Friday, August 25, 2006

TOPIC: No More Allergies?!?
My life has never been without the effects of allergies. I am literally allergic to grass, animal dander, mold, mildew, dust and a large variety of other things. As a child, allergies kept me from playing some sports as I also suffered from allergy-induced asthma. This morning, I ran across an article that may help me, and thousands of others like me, as we approach the Fall allergy season. Here is the text of the article, culled from Ivanhoe Broadcast News:

No More Allergies!

Fall is coming, and so is ragweed season. It runs from mid-August through November, and this fall millions of people will be feeling its effects -- from red, watery eyes to excessive sneezing. Ragweed produces 100 million tons of pollen every year in the United States, but don't worry -- help is on the way. A new treatment could soon leave you allergy-free.

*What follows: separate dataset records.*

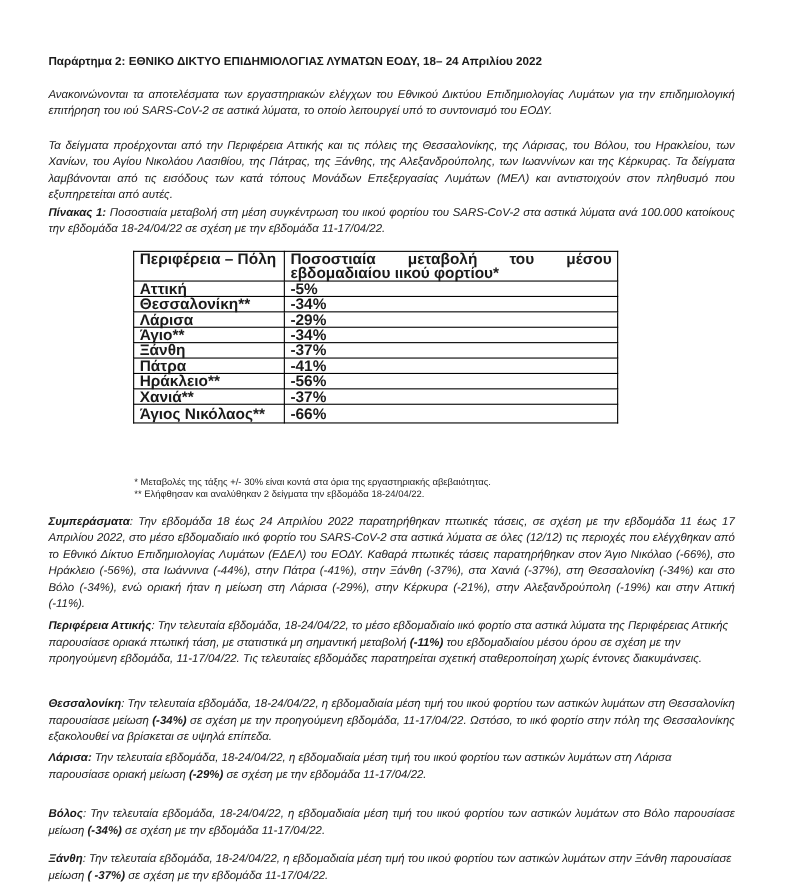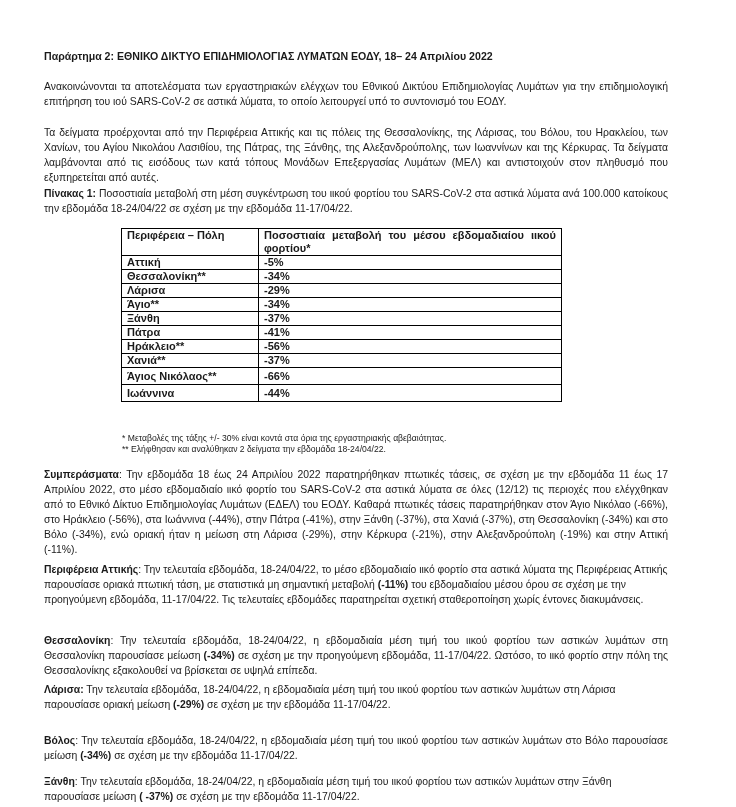--- a/index.html
+++ b/index.html
@@ -11,7 +11,7 @@
   .page { position: absolute; left: 44px; top: 0; width: 648px; }
   .title { position: absolute; top: 49px; left: 0; font-weight: bold; font-size: 10.6px; white-space: nowrap; }
   p { margin: 0; }
-  .para { position: absolute; left: 0; width: 624px; text-align: justify; }
+  .para { position: absolute; left: 0; width: 624px; text-align: justify; font-style: italic; }
   .para.last-left { text-align: left; }
   b, .b { font-weight: bold; }
   .intro { top: 79px; }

Oncology nurse Kim Brandt, RN, is one of 36-million Americans allergic to the wild plant. "I would be sneezing, running, watery eyes, itchy nose and nasal congestion," she says. Sick of the symptoms, Brandt joined a study on a new way to give "rush immunotherapy."

"Rush immunotherapy is a way of administering immunotherapy that condenses a large series of shots in a short period of time," Mark Moss, M.D., an allergist at University of Wisconsin-Madison, tells Ivanhoe. Immunotherapy builds resistance to allergens. With standard therapy, patients need weekly shots for up to six months. With rush immunotherapy, it's done much faster. Dr. Moss says, "Theoretically, [this] could be done in about two to three weeks."

But it's risky. Patients have severe allergic reactions one-third of the time. In this new study, patients were pre-medicated with the anti-allergy drug omalizumab before starting the immunotherapy. "They had a five-times lower chance of having a reaction compared to the group that received the rush immunotherapy alone," Dr. Moss says. That pre-treatment also led to better symptom relief.

Rush immunotherapy is already an available treatment, but the pre-treatment with omalizumab has not yet been FDA-approved, so the risk of reactions is still high. Ongoing studies are also looking at the effect of omalizumab on other allergies as it could be effective in treating dust mite, pet, tree and grass allergies as well. Brandt got the treatment three years ago. "I have had three consecutive years of no symptoms," she says. "So if you ask me what it has done for me, it has improved my quality of life 100 percent."

Call your doctor and ask for a referral to an allergist. That's what I plan to do. Maybe we can receive rush immunotherapy -- and be relieved of the horrible allergy season this coming Fall.